Luckily, that version of the Kuṟuntokai is typed according to the “traditional” system of putting spaces between cīr rather than between words. (I don’t know how traditional it is, only that modern editions have started to favor putting spaces between words rather than between cīr.) Hence all I had to do was parse each cīr into syllables, and then try to match these syllables to patterns of acai (this second part was the hardest). The result is a JSON file that represents every cīr as an array of two acai, each of which is labelled according to the type (nēr, nirai, nērpu, and niraipu) and quantity (G or L for nēr, LG or LL for nirai, etc.). I wasn’t able to parse every syllable — either because of errors in the electronic text, or more likely, my own lack of understanding of the intricacies of Tamil meter — but I think I got 97% of them. Hence the following statistics should be more or less right, at least for the Kuṟuntokai.

One way to think about positional asymmetry (i.e., strong and weak positions being regulated by somewhat different rules or constraints) is in terms of conditional probability. What is the chance that a nēr-acai will occur in a strong position? What is the chance that this nēr-acai will be constituted by a heavy rather than a light syllable? What is the chance that it will be followed by another nēr-acai in the weak position? And what is the chance that this nēr-acai will itself be constituted by a heavy syllable? And so on. These questions will require much more research, and asking intelligent questions of the data, but here are a few initial observations:

  • Nēr-acai are almost never light in the strong position. I only counted 18 instances, in contrast to 5,322 instances of a heavy nēr-acai.
  • Whether a nēr-acai or a nirai-acai occurs in the strong position, there is still about a 65% chance that a nēr-acai will occur in the weak position.
  • When a nirai-acai occurs in the strong position, if a nēr-acai follows in the weak position, it is more likely that the nēr-acai will be heavy if the final syllable of the preceding syllable of the nirai-acai is light (71% as opposed to 58%). This might simply be due to the different frequencies of word shapes in the lexicon.
  • Among the possibilities for a nirai-acai, LL predominates over LG (60% to 39%) in the strong position, but they are more closely matched in the weak position (53% for LL following a nēr-acai, and 49% for LL following a nirai-acai).

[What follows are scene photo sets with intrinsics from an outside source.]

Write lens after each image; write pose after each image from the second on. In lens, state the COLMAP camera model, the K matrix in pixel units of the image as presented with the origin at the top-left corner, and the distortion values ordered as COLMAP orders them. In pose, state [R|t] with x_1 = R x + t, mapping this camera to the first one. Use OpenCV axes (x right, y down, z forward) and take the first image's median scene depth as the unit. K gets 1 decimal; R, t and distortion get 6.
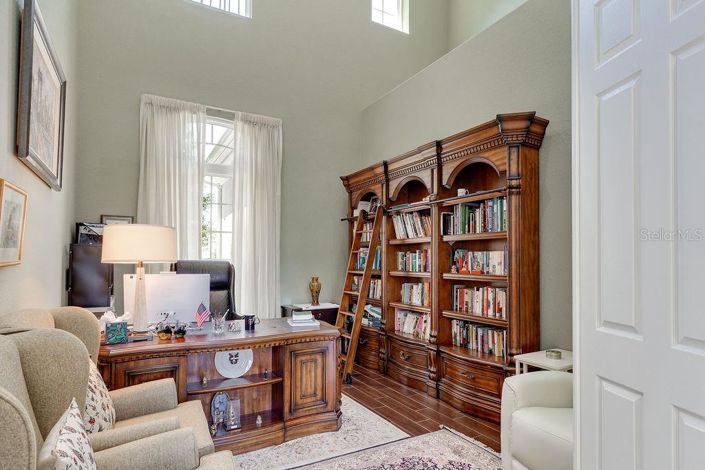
lens RADIAL K [[397.5, 0, 355.3], [0, 397.5, 252.5], [0, 0, 1]] dist [0.003149, -0.000284]
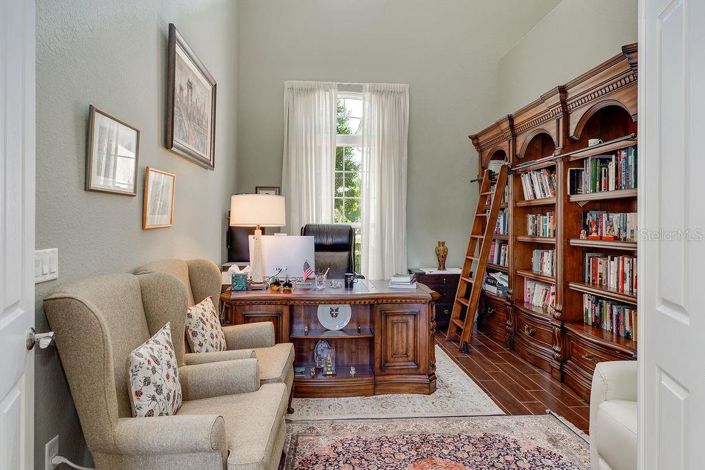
lens RADIAL K [[410.1, 0, 350.6], [0, 410.1, 221.7], [0, 0, 1]] dist [0.002067, -0.000265]
pose [[0.903282, -0.003055, -0.429037, 0.173827], [0.008385, 0.999909, 0.010534, 0.001378], [0.428966, -0.013112, 0.903225, -0.007397]]
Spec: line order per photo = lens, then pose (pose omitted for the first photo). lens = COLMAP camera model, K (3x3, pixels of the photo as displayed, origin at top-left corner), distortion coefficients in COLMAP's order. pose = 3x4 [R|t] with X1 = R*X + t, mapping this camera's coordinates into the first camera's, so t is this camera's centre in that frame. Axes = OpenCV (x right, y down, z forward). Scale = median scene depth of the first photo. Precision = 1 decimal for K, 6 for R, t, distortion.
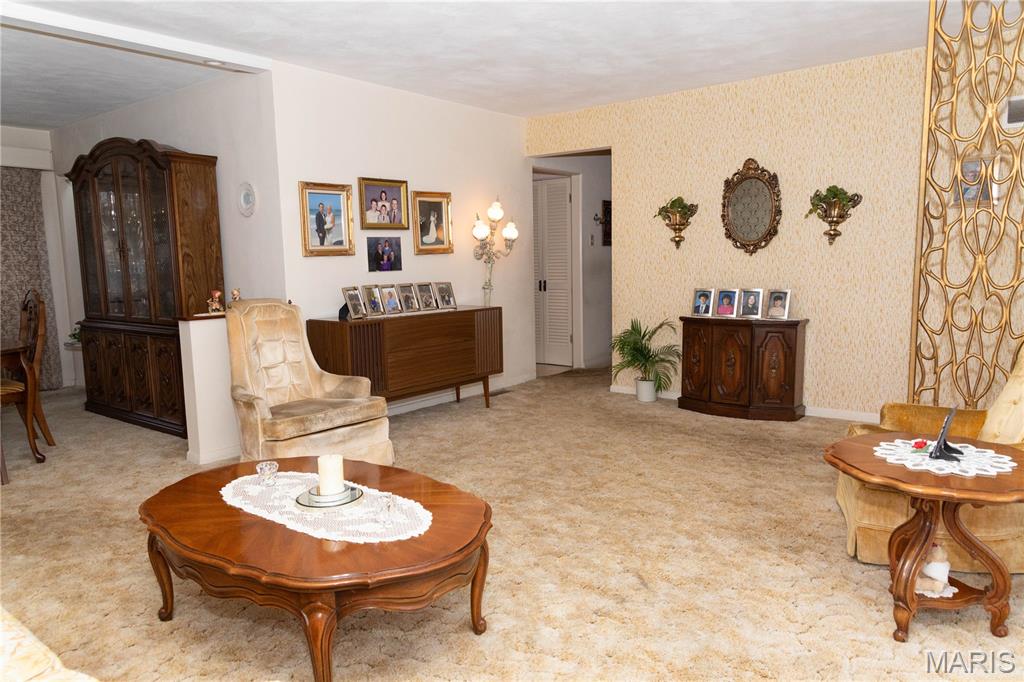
lens RADIAL K [[701.9, 0, 568.3], [0, 701.9, 338.1], [0, 0, 1]] dist [0.083931, 0.000458]
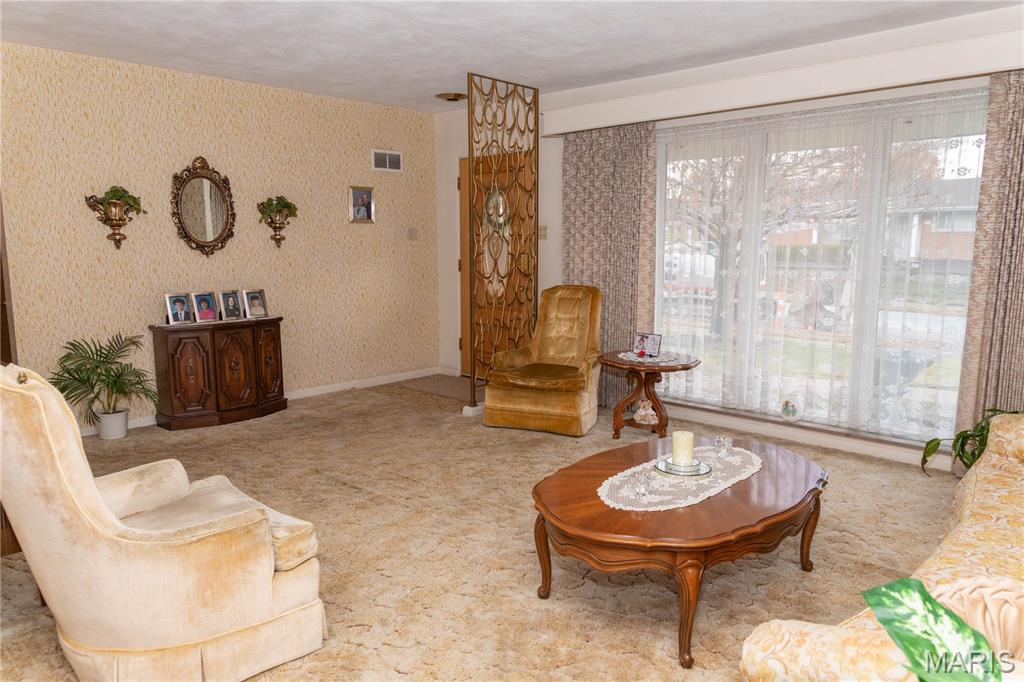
lens RADIAL K [[691.0, 0, 465.6], [0, 691.0, 340.2], [0, 0, 1]] dist [0.025803, 0.000847]
pose [[0.147162, -0.114839, 0.982423, -0.657455], [0.127323, 0.987173, 0.096322, -0.052882], [-0.980883, 0.110910, 0.159896, 0.529576]]
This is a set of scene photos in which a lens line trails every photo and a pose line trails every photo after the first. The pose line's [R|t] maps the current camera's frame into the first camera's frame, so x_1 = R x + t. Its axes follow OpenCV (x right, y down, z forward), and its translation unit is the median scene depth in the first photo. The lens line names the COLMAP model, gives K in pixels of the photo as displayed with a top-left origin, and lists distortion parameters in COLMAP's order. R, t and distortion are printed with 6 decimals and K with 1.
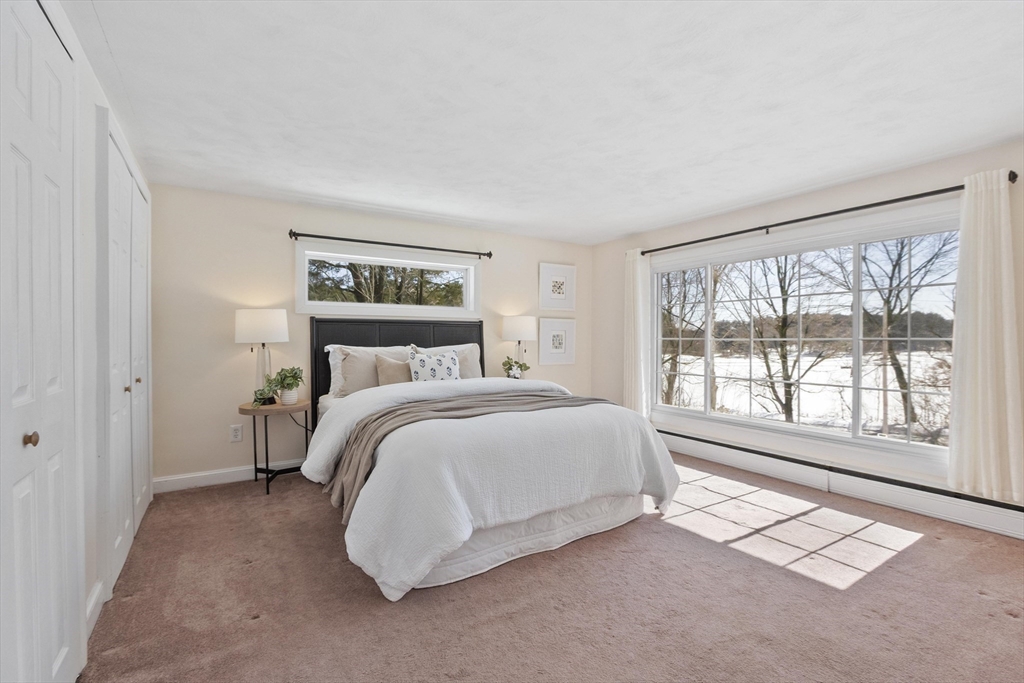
lens RADIAL K [[455.9, 0, 510.2], [0, 455.9, 342.4], [0, 0, 1]] dist [-0.001545, 0.001170]
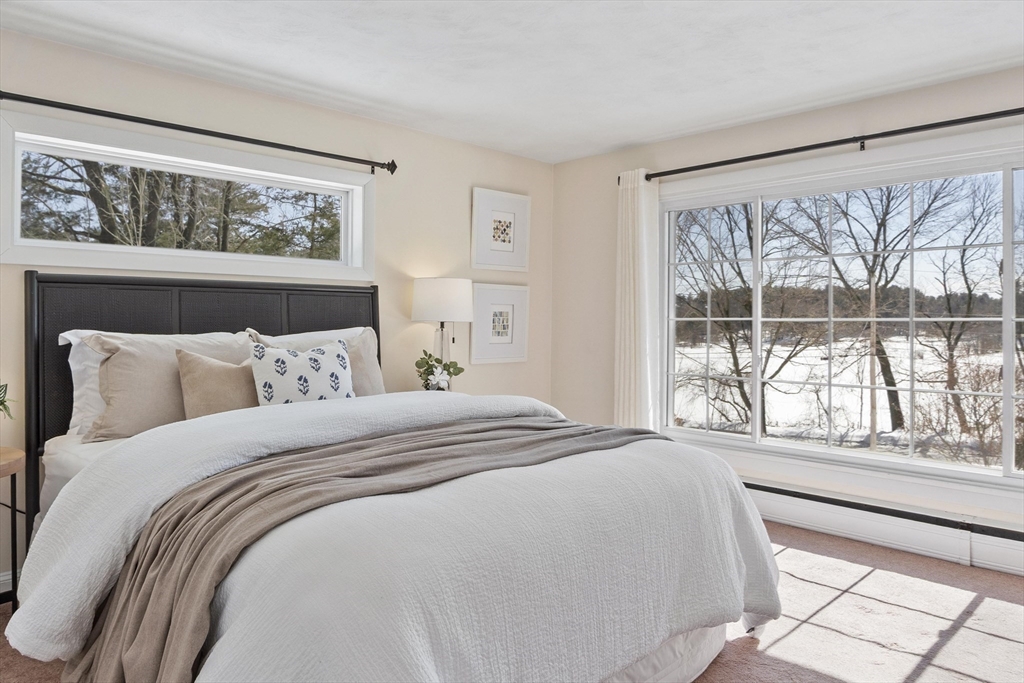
lens RADIAL K [[688.9, 0, 518.1], [0, 688.9, 309.8], [0, 0, 1]] dist [0.000346, 0.001370]
pose [[0.975450, 0.004169, 0.220181, -0.093407], [0.000770, 0.999750, -0.022341, 0.000408], [-0.220219, 0.021962, 0.975203, 0.181927]]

A few caveats: I have basically ignored nērpu and niraipu in these numbers, since they usually don’t rise above a single percentage point. Also, I am taking the traditional system more or less at its word. It might be that alternative ways of parsing Tamil verse (based on foot structure, example) will reveal other patterns and generalizations. Finally, I only allowed cīr to have a maximum of 2 acai. I don’t know if this is correct for the meter of the Kuṟuntokai, and some of the errors look like they might involve cīr with three acai, but I’ll have to wait until I understand the system a bit better.